EXERCISE DESCRIPTION | Output the stretch of material from the line containing "order: Saxifragales" through the end as a two-column CSV with the columns field and value, one row per line. Put each in its own quoted field and turn any line breaks into spaces.

Stored data entries |
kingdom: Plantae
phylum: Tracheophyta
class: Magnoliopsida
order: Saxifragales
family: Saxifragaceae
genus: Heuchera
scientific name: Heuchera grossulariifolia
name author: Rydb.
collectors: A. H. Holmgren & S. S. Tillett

RESULT OF THE EXERCISE |
field,value
"order:","Saxifragales"
"family:","Saxifragaceae"
"genus:","Heuchera"
"scientific name:","Heuchera grossulariifolia"
"name author:","Rydb."
"collectors:","A. H. Holmgren & S. S. Tillett"